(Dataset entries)
┄┄┄┄┄┄┄┄┄┄

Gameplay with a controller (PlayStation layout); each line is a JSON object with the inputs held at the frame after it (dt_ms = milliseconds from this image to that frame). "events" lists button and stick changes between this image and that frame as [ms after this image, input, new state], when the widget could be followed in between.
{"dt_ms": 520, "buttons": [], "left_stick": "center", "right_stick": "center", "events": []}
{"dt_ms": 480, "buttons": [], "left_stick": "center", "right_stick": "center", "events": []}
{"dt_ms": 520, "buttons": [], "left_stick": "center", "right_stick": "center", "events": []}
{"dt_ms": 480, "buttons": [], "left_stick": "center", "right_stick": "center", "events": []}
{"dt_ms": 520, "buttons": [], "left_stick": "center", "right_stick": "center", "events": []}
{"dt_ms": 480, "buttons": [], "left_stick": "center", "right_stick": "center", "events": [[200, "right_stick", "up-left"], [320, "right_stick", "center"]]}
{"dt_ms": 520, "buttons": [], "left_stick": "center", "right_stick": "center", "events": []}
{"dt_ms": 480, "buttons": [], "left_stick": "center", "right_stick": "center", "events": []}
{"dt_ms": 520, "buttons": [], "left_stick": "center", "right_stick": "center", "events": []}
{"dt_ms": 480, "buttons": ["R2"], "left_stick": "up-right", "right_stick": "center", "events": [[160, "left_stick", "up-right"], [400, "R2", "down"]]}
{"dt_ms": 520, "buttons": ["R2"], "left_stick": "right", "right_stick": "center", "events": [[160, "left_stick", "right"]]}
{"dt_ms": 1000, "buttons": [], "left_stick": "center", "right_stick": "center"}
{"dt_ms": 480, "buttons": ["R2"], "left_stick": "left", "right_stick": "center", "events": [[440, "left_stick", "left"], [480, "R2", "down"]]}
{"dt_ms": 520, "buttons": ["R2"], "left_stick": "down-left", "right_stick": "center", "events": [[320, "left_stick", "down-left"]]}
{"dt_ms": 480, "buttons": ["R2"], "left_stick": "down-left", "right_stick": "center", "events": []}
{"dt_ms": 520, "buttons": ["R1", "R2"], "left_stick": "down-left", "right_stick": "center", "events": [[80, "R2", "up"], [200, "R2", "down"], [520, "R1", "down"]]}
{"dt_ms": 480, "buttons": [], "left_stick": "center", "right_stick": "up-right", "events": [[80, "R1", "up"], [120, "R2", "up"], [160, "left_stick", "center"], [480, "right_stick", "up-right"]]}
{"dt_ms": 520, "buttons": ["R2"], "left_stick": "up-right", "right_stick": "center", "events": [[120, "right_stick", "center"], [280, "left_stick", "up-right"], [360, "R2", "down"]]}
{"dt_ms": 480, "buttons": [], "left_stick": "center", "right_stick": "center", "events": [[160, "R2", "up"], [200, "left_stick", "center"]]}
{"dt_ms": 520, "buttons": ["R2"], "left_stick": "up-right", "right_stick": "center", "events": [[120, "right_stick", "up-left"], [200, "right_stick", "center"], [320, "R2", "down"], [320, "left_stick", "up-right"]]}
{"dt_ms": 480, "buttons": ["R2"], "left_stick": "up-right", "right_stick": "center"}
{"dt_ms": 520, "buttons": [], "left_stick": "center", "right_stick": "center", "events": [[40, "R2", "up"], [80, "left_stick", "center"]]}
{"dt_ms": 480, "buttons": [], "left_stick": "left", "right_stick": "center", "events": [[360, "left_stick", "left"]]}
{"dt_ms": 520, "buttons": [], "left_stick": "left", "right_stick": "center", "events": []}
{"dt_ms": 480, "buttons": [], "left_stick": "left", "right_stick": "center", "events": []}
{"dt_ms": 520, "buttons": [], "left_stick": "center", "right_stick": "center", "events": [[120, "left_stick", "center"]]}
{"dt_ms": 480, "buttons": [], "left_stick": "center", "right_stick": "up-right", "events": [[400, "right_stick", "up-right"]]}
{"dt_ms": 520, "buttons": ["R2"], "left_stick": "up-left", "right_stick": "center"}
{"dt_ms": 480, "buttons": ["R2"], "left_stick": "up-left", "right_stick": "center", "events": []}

┄┄┄┄┄┄┄┄┄┄

Action item → Reproduce all the data exactly. Include every line.

The completed task →
Gameplay with a controller (PlayStation layout); each line is a JSON object with the inputs held at the frame after it (dt_ms = milliseconds from this image to that frame). "events" lists button and stick changes between this image and that frame as [ms after this image, input, new state], when the widget could be followed in between.
{"dt_ms": 520, "buttons": [], "left_stick": "center", "right_stick": "center", "events": []}
{"dt_ms": 480, "buttons": [], "left_stick": "center", "right_stick": "center", "events": []}
{"dt_ms": 520, "buttons": [], "left_stick": "center", "right_stick": "center", "events": []}
{"dt_ms": 480, "buttons": [], "left_stick": "center", "right_stick": "center", "events": []}
{"dt_ms": 520, "buttons": [], "left_stick": "center", "right_stick": "center", "events": []}
{"dt_ms": 480, "buttons": [], "left_stick": "center", "right_stick": "center", "events": [[200, "right_stick", "up-left"], [320, "right_stick", "center"]]}
{"dt_ms": 520, "buttons": [], "left_stick": "center", "right_stick": "center", "events": []}
{"dt_ms": 480, "buttons": [], "left_stick": "center", "right_stick": "center", "events": []}
{"dt_ms": 520, "buttons": [], "left_stick": "center", "right_stick": "center", "events": []}
{"dt_ms": 480, "buttons": ["R2"], "left_stick": "up-right", "right_stick": "center", "events": [[160, "left_stick", "up-right"], [400, "R2", "down"]]}
{"dt_ms": 520, "buttons": ["R2"], "left_stick": "right", "right_stick": "center", "events": [[160, "left_stick", "right"]]}
{"dt_ms": 1000, "buttons": [], "left_stick": "center", "right_stick": "center"}
{"dt_ms": 480, "buttons": ["R2"], "left_stick": "left", "right_stick": "center", "events": [[440, "left_stick", "left"], [480, "R2", "down"]]}
{"dt_ms": 520, "buttons": ["R2"], "left_stick": "down-left", "right_stick": "center", "events": [[320, "left_stick", "down-left"]]}
{"dt_ms": 480, "buttons": ["R2"], "left_stick": "down-left", "right_stick": "center", "events": []}
{"dt_ms": 520, "buttons": ["R1", "R2"], "left_stick": "down-left", "right_stick": "center", "events": [[80, "R2", "up"], [200, "R2", "down"], [520, "R1", "down"]]}
{"dt_ms": 480, "buttons": [], "left_stick": "center", "right_stick": "up-right", "events": [[80, "R1", "up"], [120, "R2", "up"], [160, "left_stick", "center"], [480, "right_stick", "up-right"]]}
{"dt_ms": 520, "buttons": ["R2"], "left_stick": "up-right", "right_stick": "center", "events": [[120, "right_stick", "center"], [280, "left_stick", "up-right"], [360, "R2", "down"]]}
{"dt_ms": 480, "buttons": [], "left_stick": "center", "right_stick": "center", "events": [[160, "R2", "up"], [200, "left_stick", "center"]]}
{"dt_ms": 520, "buttons": ["R2"], "left_stick": "up-right", "right_stick": "center", "events": [[120, "right_stick", "up-left"], [200, "right_stick", "center"], [320, "R2", "down"], [320, "left_stick", "up-right"]]}
{"dt_ms": 480, "buttons": ["R2"], "left_stick": "up-right", "right_stick": "center"}
{"dt_ms": 520, "buttons": [], "left_stick": "center", "right_stick": "center", "events": [[40, "R2", "up"], [80, "left_stick", "center"]]}
{"dt_ms": 480, "buttons": [], "left_stick": "left", "right_stick": "center", "events": [[360, "left_stick", "left"]]}
{"dt_ms": 520, "buttons": [], "left_stick": "left", "right_stick": "center", "events": []}
{"dt_ms": 480, "buttons": [], "left_stick": "left", "right_stick": "center", "events": []}
{"dt_ms": 520, "buttons": [], "left_stick": "center", "right_stick": "center", "events": [[120, "left_stick", "center"]]}
{"dt_ms": 480, "buttons": [], "left_stick": "center", "right_stick": "up-right", "events": [[400, "right_stick", "up-right"]]}
{"dt_ms": 520, "buttons": ["R2"], "left_stick": "up-left", "right_stick": "center"}
{"dt_ms": 480, "buttons": ["R2"], "left_stick": "up-left", "right_stick": "center", "events": []}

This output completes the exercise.